According to the Office of National Statistics, Wales and England had a population of 737, 000 black Africans in the year 2010. This is a group that has been observed as the fastest growing one in Great Britain. Black Africans, unlike other ethnic groups, are predominantly immigrants (Snyder &Nieuwenhuysen 2011). Most of these immigrants encounter various challenges related to language barriers in their integration both in the academic and employment sectors. Other problems including the financial issues also affect these immigrants while living there. Within the African groups, Somalis and Congolese bear many disadvantages and are often the most deprived communities (Taplin 2008).

Their deprivation varies according to the home language where the pupils from the French-speaking countries alongside Lingala have the high eligibility levels for free meals at school. More than half of the Congolese and Somali live in local areas categorized as the most deprived ones (Ungar 2005). There has been an assumption that the black Africans living in the United Kingdom do not experience any language barriers. However, the citizens from the Democratic Republic of Congo and those from Somalia face a lot of difficulties in the language as they strive to integrate both in academic and job sectors (Waller & Marcos 2005).

The issue of unemployment, self-employment, and employment vary considerably according to the countries of birth. Black Africans and especially the Somalis get a relatively low payment as compared to the British natives in the same job position. Some aspects of discrimination are, thus, evident in the job sector and practiced along racial and ethnic lines. The information in this study will present some difficulties faced by African nationals working in the United Kingdom. There are certain employment sectors where there is a high concentration of Black Africans, while others exhibit the low numbers of them (Karl, Shilo&Hasan 2008). The social care and health professions have a high concentration of citizens from southern Africa. These aspects play a greater role in influencing the performance in different sectors including the field of academics. The students derived from some English-speaking countries have been observed to perform better in their studies. Their average performance has been identified as approximately of the national grade. The students with the first language French, Portuguese, or Somali have indicated the worst performance in their education (Wiseman 2009).

Africans who are fluent in English still face many difficulties in finding a job. These groups of individuals have troubles in employment being equivalent to their level of education and their qualifications. Undertaking the research is necessary for ensuring the development of policies and measures that will address some problems of the Black African Community. Various social needs of these people should be addressed to guarantee equity in the process of interrelation (Mendenhall &Oddou 2000).
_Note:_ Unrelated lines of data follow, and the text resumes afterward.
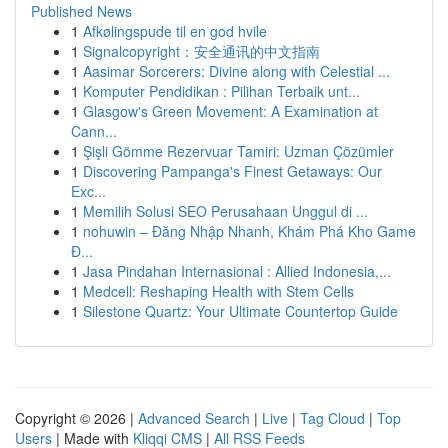
Published News
1
Afkølingspude til en god hvile
1
Signalcopyright：安全通讯的中文指南
1
Aasimar Sorcerers: Divine along with Celestial ...
1
Komputer Pendidikan : Pilihan Terbaik unt...
1
Glasgow's Green Movement: A Examination at
Cann...
1
Şişli Gömme Rezervuar Tamiri: Uzman Çözümler
1
Discovering Pampanga's Finest Getaways: Our
Exc...
1
Memilih Solusi SEO Perusahaan Unggul di ...
1
nohuwin – Đăng Nhập Nhanh, Khám Phá Kho Game
Đ...
1
Jasa Pindahan Internasional : Allied Indonesia,...
1
Medcell: Reshaping Health with Stem Cells
1
Silestone Quartz: Your Ultimate Countertop Guide
Copyright © 2026 |
Advanced Search
|
Live
|
Tag Cloud
|
Top
Users
| Made with
Kliqqi CMS
|
All RSS Feeds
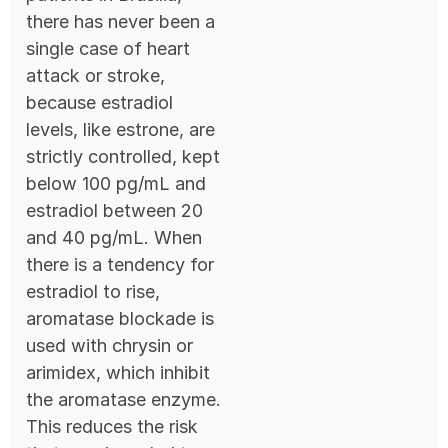
there has never been a
single case of heart
attack or stroke,
because estradiol
levels, like estrone, are
strictly controlled, kept
below 100 pg/mL and
estradiol between 20
and 40 pg/mL. When
there is a tendency for
estradiol to rise,
aromatase blockade is
used with chrysin or
arimidex, which inhibit
the aromatase enzyme.
This reduces the risk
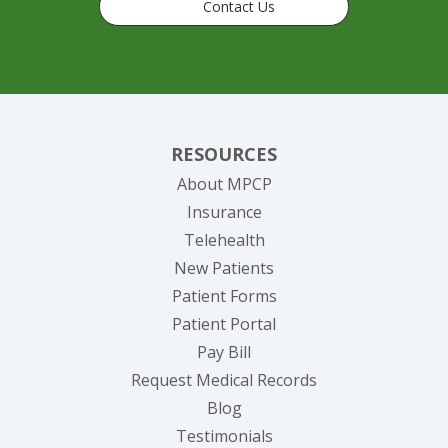
Contact Us
RESOURCES
About MPCP
Insurance
Telehealth
New Patients
Patient Forms
(opens in new tab)
Patient Portal
(opens in new tab)
Pay Bill
(opens in new tab
Request Medical Records
Blog
Testimonials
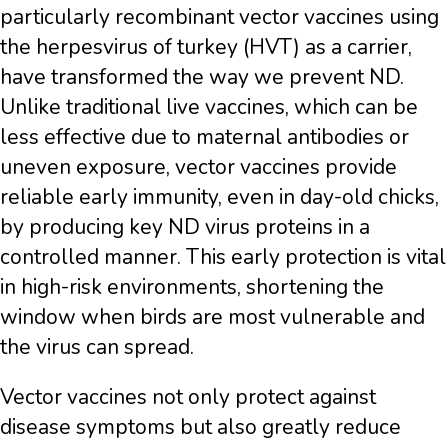
particularly recombinant vector vaccines using
the herpesvirus of turkey (HVT) as a carrier,
have transformed the way we prevent ND.
Unlike traditional live vaccines, which can be
less effective due to maternal antibodies or
uneven exposure, vector vaccines provide
reliable early immunity, even in day-old chicks,
by producing key ND virus proteins in a
controlled manner. This early protection is vital
in high-risk environments, shortening the
window when birds are most vulnerable and
the virus can spread.
Vector vaccines not only protect against
disease symptoms but also greatly reduce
The policy and practice developed may render some actions taken and may act as a basis for providing future strategies for integration practices. This will be essential for local authorities, primary care trusts, and London bureaus in such regions, where the Black Africans are dwelling.

In conclusion, cross-cultural interactions could lead to increased or reduction in productivity of an industry. This depends on the perception which the workers assume on the differences. Employing the differences for better due to a variety of styles and ideas can motivate positive interrelation. Achieving this will depend on the current policies in the working places that target positive cross-cultural relationships. Thus, this study will determine the areas of reinforcement needed to facilitate sound job-related relationships regardless of race, skin color, or continental origin.